2014 Giro d'Italia stage 7

Cycling was the sport in post-war Italy. Any number of artisan framebuilders plied their trade here, feeding the insatiable demand for racing bikes. In Foligno lived the Ugolinelli brothers Osvaldo and Guido, and they supplied bikes to Umbria’s best. Guido would construct the frames, whilst Osvaldo would paint them and craft them into the works of art he sold through his shop in Via Mazzini.

Osvaldo also ran a very useful amateur team, and nurtured the talent of Noe’ Conti. One of the best gregari in the business, he rode five giri between 1958 and 1962. He never won a Giro stage, but the fact that he rode for he likes of Coppi and Ercole Baldini is illustrative of his qualities. His little brother, Franco, also rode the corsa rosa seven times.

Osvaldo died in 1996, but the business he started in 1946 is in good hands. Rita, Elisabetta and Giancarlo, the three kids he raised, still supply bikes to the good people of Foligno some 68 years on…

The hordes who flock to nearby Assisi don’t always make it to Foligno, but for those in the know it’s an absolute gem. It’s the third largest town in Umbria, and its Romano-Gothic cathedral is a thing of jaw-dropping beauty. In June and September the town plays host to the Giostra della Quintana, a jousting festival during which the modern-day “knights” of the ten quartieri of the town pit their skills.

Little Umbria doesn’t attract quite the volume of tourists which neighbouring Tuscany enjoys, but that’s not necessarily a bad thing. It makes it more accessible, and it’s difficult to imagine a better place for a cycling holiday. Go on. You know you want to…

The great Bernard Hinault had already worn pink in 1980, and returned in 1982 determined to complete to the Giro/Tour double. Many amongst the Italian press pack hoped that the Bianchi-Piaggio team might mount a credible challenge. They were headed up by a powerful looking trident of "Tista Baronchelli (the eternal Giro bridesmaid), The Swede Tommy Prim and the climber Silvano Contini. The logic was that collectively they might unseat the Breton, but they were swiftly disabused of the notion.

Stage three was a 37 kilometre time trial to Assisi, and Hinault planted his flag. Prim finished a worthy second, but poor Baronchelli did his usual disappearing act. Hinault took control of the pink jersey, and by the time he took it off at the conclusion he’d four stage wins to boot. Prim and Contini rounded out the podium, whilst Baronchelli trailed in a decidedly ordinary fifth. Same old, same old…

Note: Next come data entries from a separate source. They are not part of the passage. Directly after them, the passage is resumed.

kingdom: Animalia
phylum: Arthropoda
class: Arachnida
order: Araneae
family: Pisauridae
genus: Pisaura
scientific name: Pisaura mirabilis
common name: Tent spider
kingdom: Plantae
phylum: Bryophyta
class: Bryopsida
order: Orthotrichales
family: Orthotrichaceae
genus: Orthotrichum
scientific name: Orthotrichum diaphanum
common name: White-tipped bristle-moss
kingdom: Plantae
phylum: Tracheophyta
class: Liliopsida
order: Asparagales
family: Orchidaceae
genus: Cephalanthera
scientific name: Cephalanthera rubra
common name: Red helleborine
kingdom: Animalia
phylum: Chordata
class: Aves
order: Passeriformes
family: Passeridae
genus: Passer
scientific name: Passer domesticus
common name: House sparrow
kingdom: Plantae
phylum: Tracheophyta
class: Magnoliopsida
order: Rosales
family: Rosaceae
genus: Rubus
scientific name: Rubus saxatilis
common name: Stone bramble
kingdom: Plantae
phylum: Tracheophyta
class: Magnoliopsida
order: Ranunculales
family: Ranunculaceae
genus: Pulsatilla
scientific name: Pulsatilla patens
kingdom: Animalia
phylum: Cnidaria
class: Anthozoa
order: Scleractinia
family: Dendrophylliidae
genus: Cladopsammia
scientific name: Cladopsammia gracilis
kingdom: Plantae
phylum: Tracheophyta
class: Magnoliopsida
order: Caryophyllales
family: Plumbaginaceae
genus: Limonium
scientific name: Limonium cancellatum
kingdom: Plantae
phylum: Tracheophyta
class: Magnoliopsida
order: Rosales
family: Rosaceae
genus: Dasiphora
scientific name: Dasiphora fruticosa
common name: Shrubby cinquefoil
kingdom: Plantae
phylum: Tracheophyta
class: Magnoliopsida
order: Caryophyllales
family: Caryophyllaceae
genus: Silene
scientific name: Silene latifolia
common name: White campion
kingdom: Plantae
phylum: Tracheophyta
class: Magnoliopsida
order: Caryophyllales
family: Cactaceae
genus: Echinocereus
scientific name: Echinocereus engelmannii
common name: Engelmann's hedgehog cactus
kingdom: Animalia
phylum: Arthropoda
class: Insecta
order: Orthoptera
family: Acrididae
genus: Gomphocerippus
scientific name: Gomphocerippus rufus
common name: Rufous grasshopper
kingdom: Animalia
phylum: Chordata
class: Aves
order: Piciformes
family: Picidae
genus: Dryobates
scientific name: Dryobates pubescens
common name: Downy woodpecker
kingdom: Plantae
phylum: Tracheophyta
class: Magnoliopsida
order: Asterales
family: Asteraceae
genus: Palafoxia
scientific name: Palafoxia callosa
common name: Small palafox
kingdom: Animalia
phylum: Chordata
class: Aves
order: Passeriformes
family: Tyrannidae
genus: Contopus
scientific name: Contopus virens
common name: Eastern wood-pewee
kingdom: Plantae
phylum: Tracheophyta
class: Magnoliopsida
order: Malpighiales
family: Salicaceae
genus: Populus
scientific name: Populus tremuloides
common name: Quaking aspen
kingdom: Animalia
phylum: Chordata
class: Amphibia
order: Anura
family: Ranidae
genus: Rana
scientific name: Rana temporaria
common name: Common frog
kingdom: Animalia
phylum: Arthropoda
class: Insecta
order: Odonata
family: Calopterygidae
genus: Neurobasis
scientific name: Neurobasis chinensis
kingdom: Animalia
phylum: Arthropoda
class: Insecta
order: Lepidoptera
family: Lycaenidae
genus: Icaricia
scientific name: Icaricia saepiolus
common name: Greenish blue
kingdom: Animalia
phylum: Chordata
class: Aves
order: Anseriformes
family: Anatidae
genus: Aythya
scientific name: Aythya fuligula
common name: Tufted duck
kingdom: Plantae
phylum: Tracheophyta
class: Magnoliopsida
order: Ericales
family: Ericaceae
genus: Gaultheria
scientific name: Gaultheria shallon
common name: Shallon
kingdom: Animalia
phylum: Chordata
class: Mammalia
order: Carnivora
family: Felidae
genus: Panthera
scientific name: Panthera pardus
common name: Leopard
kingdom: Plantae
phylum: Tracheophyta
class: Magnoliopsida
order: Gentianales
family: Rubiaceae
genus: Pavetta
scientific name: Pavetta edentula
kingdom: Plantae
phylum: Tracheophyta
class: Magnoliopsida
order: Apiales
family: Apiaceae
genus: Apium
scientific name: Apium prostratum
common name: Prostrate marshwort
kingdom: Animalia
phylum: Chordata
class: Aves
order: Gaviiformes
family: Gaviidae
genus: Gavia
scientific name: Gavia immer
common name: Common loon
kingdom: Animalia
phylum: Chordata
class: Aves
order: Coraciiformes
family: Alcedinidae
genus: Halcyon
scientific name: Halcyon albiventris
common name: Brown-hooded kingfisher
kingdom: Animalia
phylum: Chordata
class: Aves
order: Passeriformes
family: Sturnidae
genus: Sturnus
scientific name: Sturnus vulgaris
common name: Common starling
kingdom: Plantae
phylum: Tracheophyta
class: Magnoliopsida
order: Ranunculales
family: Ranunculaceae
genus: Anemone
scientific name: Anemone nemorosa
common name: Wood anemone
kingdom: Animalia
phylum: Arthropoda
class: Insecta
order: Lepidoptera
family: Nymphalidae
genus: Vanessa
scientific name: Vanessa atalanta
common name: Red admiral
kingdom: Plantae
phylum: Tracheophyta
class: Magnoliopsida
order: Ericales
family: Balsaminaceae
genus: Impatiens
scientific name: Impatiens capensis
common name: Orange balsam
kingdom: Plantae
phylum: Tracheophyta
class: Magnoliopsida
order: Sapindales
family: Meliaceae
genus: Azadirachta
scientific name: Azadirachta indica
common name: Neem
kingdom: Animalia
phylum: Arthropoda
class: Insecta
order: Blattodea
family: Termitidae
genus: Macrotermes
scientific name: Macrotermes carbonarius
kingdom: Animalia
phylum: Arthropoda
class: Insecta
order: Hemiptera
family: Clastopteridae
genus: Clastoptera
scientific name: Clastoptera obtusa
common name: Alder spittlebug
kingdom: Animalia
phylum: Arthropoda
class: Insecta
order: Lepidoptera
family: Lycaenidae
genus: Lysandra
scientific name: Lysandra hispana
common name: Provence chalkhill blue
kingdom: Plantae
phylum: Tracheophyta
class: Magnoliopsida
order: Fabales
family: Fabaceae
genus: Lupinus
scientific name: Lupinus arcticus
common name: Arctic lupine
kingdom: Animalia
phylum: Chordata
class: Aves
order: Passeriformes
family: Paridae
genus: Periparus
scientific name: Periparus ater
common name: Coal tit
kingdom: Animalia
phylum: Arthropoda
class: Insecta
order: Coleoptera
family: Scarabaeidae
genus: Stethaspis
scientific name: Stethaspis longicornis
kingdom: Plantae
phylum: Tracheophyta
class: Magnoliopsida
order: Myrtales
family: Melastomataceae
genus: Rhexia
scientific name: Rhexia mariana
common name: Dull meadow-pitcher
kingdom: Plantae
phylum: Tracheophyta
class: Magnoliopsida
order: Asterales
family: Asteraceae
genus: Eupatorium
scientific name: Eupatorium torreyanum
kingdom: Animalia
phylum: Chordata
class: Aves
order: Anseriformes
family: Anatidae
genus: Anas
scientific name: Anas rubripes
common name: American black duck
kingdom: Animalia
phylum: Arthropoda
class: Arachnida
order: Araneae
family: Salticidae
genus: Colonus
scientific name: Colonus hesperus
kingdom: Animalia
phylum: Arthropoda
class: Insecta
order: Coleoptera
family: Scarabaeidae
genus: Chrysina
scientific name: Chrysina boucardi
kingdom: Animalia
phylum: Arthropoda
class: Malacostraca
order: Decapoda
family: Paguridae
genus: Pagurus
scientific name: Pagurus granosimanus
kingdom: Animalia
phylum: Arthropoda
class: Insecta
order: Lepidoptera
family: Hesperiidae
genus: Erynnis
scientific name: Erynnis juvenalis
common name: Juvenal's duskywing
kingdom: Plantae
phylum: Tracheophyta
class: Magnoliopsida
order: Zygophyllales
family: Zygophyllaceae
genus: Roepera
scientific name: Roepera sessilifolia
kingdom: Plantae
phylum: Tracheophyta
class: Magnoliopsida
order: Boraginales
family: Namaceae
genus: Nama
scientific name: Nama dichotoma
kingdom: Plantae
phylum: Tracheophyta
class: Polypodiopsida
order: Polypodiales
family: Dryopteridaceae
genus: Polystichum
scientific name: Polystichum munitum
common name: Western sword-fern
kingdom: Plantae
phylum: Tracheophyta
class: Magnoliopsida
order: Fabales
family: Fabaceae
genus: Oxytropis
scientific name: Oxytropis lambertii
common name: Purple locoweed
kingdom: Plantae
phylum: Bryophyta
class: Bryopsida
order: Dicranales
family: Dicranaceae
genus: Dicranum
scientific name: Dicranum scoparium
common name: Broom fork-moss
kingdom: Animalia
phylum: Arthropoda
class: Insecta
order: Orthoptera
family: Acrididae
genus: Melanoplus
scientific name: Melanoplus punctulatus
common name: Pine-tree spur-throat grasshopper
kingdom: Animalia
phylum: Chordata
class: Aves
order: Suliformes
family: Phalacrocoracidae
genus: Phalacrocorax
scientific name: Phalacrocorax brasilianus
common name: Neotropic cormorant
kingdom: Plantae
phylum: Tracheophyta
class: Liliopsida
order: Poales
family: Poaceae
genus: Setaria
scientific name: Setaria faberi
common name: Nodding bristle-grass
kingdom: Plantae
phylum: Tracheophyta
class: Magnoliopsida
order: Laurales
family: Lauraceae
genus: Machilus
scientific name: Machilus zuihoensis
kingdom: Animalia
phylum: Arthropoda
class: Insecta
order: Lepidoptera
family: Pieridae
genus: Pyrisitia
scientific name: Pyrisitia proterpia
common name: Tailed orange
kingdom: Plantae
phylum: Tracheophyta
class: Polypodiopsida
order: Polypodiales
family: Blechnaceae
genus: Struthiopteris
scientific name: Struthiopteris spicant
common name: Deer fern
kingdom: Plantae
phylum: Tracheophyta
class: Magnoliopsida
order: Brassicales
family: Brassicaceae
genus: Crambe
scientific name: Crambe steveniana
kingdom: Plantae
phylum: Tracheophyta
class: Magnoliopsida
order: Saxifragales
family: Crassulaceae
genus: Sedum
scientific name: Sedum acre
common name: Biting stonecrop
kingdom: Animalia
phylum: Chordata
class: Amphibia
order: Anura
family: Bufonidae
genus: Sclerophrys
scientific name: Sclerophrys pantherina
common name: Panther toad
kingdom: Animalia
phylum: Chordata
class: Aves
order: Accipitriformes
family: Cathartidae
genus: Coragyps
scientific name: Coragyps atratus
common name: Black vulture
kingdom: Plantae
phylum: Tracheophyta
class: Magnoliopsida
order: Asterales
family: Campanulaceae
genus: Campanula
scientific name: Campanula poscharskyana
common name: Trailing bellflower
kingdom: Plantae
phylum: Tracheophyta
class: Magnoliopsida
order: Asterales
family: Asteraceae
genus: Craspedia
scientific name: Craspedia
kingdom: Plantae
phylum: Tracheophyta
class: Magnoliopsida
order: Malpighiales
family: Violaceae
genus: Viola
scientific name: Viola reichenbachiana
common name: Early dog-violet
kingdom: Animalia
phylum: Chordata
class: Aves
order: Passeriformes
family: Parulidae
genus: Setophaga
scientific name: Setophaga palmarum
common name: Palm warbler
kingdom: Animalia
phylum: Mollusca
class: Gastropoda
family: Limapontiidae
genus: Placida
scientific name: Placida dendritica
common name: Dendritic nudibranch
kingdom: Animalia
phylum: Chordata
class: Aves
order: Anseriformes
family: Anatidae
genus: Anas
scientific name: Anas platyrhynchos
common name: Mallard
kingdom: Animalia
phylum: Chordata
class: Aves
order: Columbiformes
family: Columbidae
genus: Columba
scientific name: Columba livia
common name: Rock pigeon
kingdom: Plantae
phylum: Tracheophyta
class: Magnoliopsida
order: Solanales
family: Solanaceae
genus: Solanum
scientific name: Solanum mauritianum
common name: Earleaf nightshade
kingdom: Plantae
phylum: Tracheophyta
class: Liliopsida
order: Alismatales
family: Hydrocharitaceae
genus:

You might not see it on TV, but stages like this can have a big impact on the Giro. The time gaps won’t be big – in fact the GC guys will almost definitely come in together – but this where tiredness starts to accumulate. So in the gruppo they will be starting to see signs of who’s good, who’s not, who’s coming into form, who’s pedalling well, all those things.

This is also where the head starts to be a factor. Between stages 4 and 12 there’s a lot that can go wrong psychologically.
The break will go early, but it’s all about the composition. Whether it survives depends on who’s in it, how many, and what sort of a threat they represent. It depends on who chases, how hard, and where they start. If there aren’t two teams prepared to work hard then it’s just possible it could stay away. I think it’ll be a good stage, this, a real battle.